PROMPT:
Starting with the line containing "What is the label" and going on through the line containing "Is there any", write those rows out again with "slice" changed to "wedge" and everything else unchanged. Leave the pictures out of your answer.

(DATA SUPPLIED Opens)

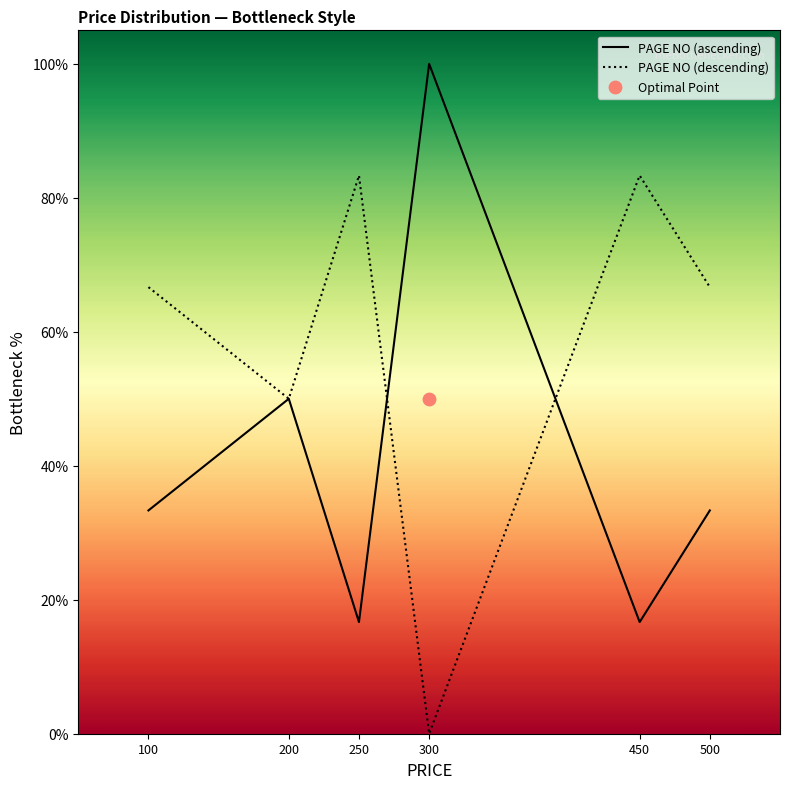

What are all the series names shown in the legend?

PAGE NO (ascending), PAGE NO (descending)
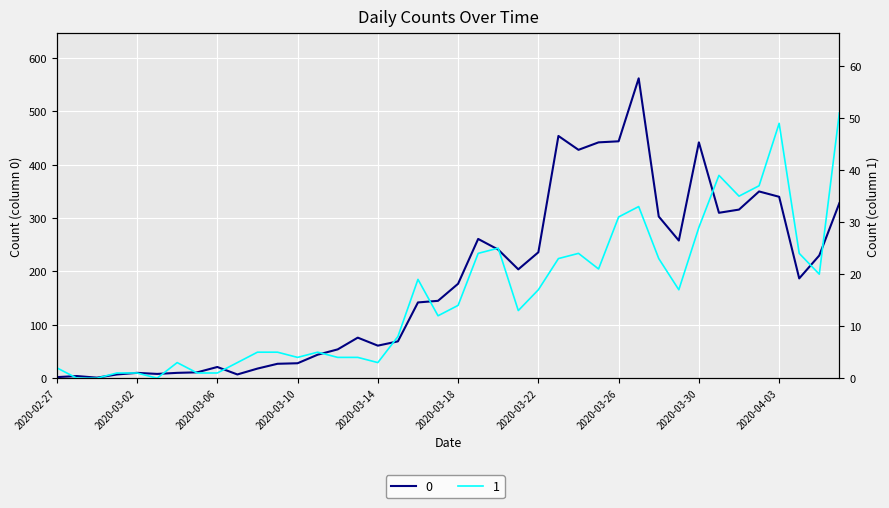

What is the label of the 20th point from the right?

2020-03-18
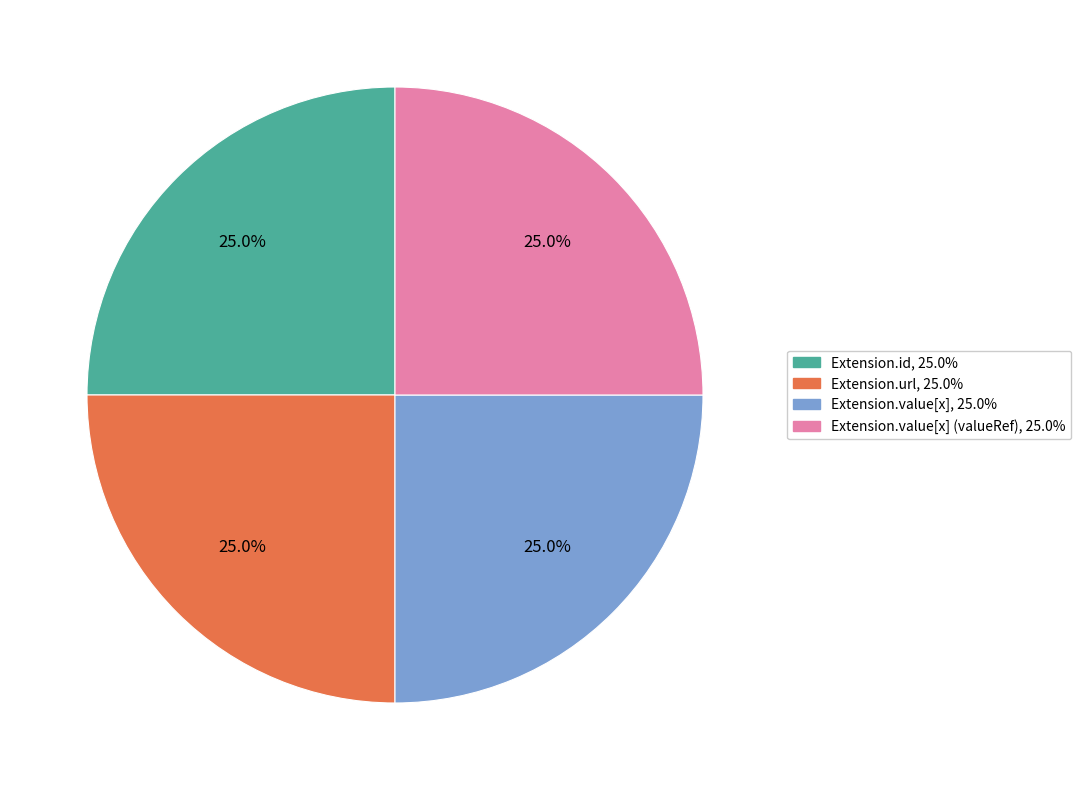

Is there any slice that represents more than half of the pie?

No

(DATA SUPPLIED Closes)
(DATA SUPPLIED Opens)

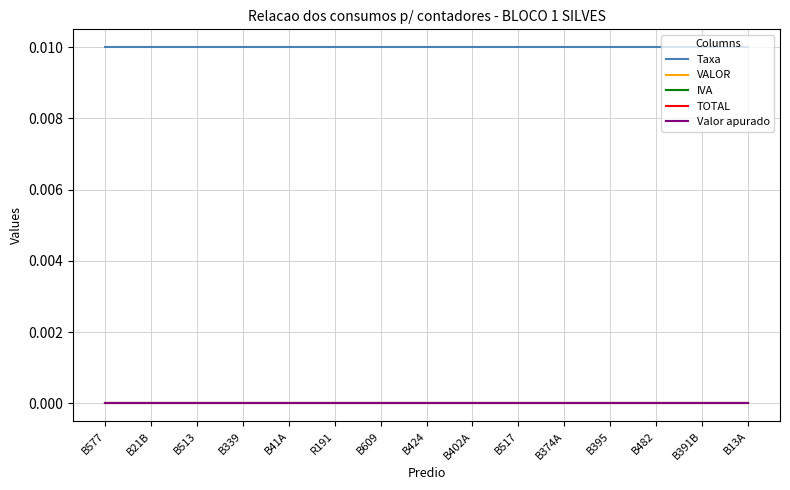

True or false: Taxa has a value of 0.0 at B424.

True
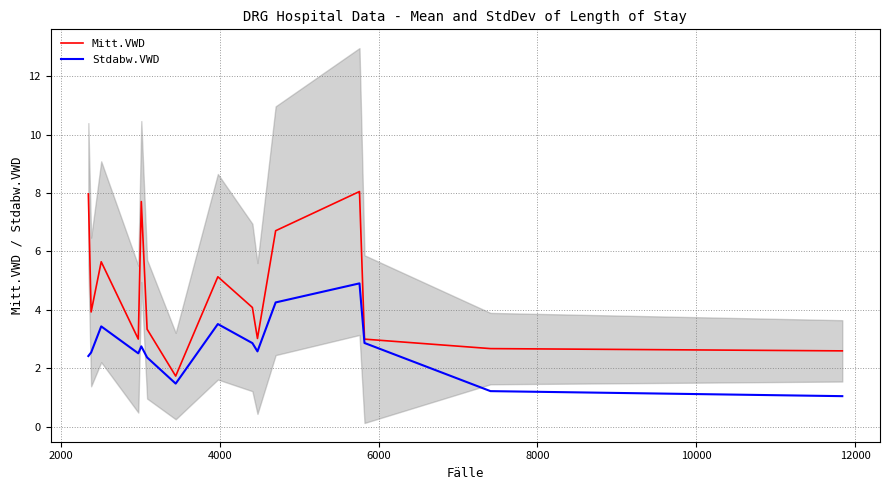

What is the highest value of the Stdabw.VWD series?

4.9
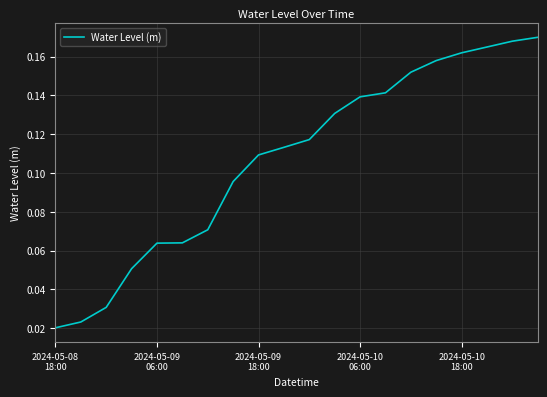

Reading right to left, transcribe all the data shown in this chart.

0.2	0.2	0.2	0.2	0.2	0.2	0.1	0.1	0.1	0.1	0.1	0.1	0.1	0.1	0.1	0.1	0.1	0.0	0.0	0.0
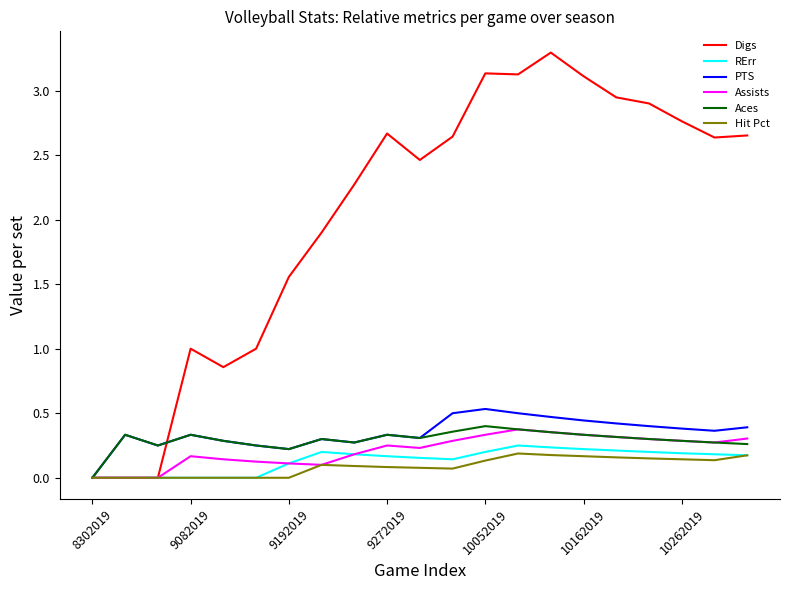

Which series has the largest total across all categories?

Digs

(DATA SUPPLIED Closes)

YOUR RESPONSE:
What is the label of the 20th point from the right?

2020-03-18

Is there any wedge that represents more than half of the pie?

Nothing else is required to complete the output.